The answer must be one number: the count of lines in the data below that include "Rendered".
Top of Source records
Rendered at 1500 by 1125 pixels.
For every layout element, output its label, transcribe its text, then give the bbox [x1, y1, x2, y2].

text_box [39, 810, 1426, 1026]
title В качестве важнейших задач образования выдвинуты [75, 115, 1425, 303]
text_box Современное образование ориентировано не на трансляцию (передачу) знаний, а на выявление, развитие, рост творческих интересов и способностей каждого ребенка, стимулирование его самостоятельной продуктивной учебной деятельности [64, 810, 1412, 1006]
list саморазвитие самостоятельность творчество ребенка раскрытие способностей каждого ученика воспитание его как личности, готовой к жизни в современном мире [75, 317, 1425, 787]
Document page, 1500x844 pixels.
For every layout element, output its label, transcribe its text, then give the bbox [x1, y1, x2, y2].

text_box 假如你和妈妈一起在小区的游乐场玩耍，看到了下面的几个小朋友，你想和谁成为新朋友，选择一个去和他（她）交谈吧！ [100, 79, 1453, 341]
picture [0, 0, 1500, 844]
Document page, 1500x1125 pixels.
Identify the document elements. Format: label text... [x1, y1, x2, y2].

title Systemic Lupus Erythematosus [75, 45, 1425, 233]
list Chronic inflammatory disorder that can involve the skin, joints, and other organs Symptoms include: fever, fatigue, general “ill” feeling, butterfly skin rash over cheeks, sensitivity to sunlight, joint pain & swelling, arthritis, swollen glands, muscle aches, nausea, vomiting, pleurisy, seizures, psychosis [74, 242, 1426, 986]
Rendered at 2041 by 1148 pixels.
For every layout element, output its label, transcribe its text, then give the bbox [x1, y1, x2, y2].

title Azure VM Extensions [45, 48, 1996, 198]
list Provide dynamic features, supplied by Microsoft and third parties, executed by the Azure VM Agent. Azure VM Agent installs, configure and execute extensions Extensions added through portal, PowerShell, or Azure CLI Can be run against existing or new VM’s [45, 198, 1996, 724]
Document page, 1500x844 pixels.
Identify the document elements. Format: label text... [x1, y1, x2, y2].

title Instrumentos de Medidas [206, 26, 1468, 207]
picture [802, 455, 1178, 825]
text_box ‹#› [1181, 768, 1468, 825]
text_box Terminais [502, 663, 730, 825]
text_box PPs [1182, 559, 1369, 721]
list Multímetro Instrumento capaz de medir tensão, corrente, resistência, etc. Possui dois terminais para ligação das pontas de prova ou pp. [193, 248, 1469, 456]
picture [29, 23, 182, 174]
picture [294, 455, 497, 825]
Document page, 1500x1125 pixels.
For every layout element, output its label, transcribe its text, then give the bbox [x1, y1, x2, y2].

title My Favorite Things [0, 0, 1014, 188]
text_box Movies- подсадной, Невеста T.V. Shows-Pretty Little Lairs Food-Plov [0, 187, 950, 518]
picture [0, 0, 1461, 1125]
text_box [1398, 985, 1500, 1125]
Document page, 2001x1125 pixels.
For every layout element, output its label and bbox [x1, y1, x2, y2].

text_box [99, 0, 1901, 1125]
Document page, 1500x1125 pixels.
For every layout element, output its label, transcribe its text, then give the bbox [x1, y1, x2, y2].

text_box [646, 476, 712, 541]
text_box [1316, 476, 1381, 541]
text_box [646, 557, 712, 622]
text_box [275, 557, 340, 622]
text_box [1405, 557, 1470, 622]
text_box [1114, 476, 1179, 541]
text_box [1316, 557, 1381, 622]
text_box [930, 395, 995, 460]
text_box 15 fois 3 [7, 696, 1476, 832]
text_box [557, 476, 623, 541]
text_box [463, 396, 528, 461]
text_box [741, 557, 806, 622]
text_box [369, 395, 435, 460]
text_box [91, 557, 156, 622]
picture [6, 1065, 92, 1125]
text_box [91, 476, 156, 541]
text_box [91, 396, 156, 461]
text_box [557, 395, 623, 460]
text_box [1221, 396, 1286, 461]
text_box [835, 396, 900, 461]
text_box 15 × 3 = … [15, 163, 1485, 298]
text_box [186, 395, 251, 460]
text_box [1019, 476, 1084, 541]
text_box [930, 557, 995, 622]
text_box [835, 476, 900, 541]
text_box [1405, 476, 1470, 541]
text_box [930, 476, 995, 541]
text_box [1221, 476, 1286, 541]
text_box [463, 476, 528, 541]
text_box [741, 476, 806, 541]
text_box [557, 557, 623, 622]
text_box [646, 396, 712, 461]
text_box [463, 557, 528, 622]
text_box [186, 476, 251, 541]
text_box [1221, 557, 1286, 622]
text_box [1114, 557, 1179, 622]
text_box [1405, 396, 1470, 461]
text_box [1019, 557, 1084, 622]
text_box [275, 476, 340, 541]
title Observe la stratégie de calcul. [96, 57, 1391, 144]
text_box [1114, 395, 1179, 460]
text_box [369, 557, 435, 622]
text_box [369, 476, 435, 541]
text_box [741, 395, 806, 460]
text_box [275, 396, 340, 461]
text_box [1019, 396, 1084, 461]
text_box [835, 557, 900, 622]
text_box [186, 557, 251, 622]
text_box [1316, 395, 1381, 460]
Bottom of Source records
Exercise response
2